Историю визионерства, подслушивания и комбинирования с помощью технических средств, смысл которой больше обязан ее многочисленным возможностям, нежели реалиям, ставшим ее продуктом, невозможно описать ни с авторитарных позиций, ни с притязаниями на авангардный жест. Она должна оставлять открытыми возможности выбора, быть готовой к тому, чтобы перегореть, прибегать к безбрежным грезам, и при этом не забывать критиковать то, что достойно критики. С точки зрения метода речь идет о поисках, которые порою удостаиваются действительно неожиданных даров. Бертольт Брехт в своей критике гитлеровского фашизма всегда подчеркивал, что порядок представляет собой признак нехватки, а не избытка. Это касается не только упомянутой экстремальной общественной ситуации.
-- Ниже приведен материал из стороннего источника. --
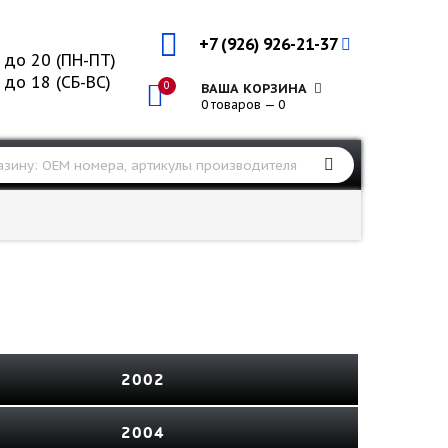
+7 (926) 926-21-37
 до 20 (ПН-ПТ)
 до 18 (СБ-ВС)
0
ВАША КОРЗИНА
0 товаров — 0
2002
2004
Так, наиболее интересными библиотеками являются те, чьи фонды настолько обширны, что их сплошную организацию провести уже невозможно. Или же их сохранение сопряжено с такими усилиями со стороны персонала, что их чрезмерное богатство теряется. Основанная как частный клуб в 1841 году London Library[73] на Сент-Джеймс сквер и соответствует такому типу. В этой библиотеке, в поисках одной книги, проходя по лабиринтам с железным решетчатым полом, мы с наибольшей вероятностью наткнемся на такую, о существовании которой и не подозревали и которая окажется гораздо ценнее и важнее той, что мы искали. Например, потому, что эта находка откроет пути, о которых мы и не думали во время целенаправленных поисков. В условиях тщетных поисков пойти навстречу удачной находке, или по крайней мере иметь ее в виду: вероятно, таков один из путей. Его необходимо хотя бы испробовать. Он не имеет ничего общего с бесцельным блужданием.
Роберт Музиль пишет в начале 4-й главы книги первой своего романа «Человек без свойств»:
Чтобы легко пройти в открытые двери, надо учитывать тот факт, что у них есть твердый косяк. Это правило, по которому всегда жил старый профессор, есть просто требование чувства реальности. Но если есть на свете чувство реальности, – а в его праве на существование никто не усомнится, – то должно быть и нечто такое, что можно назвать чувством возможности.
Кто обладает им, тот, к примеру, не скажет: случилось, случится, должно случиться то-то и то-то; нет, он станет выдумывать: могло бы, должно бы случиться то-то и то-то, хорошо бы случиться тому-то; и если ему о чем-нибудь говорят, что дело обстоит так-то и так-то, он думает: ну, наверно, оно могло бы обстоять и иначе. Таким образом, чувство возможности можно определить как способность думать обо всем, что вполне могло бы быть, и не придавать тому, что есть, большую важность, чем тому, чего нет[74].
В своих посмертных «Замечаниях к философии» современник Музиля Витгенштейн, который, подобно Музилю, получил инженерное образование, пишет, что «одним из наиболее глубоко укорененных заблуждений философии» является то, что она воспринимает «возможность как некую тень действительности»[75]. Что касается людей, идей, концепций, моделей, то мне в моих ан-археологических поисках встречалось, скорее, обратное соотношение. Они пребывают в пределах возможности, по отношению к которой наступившая действительность является тенью.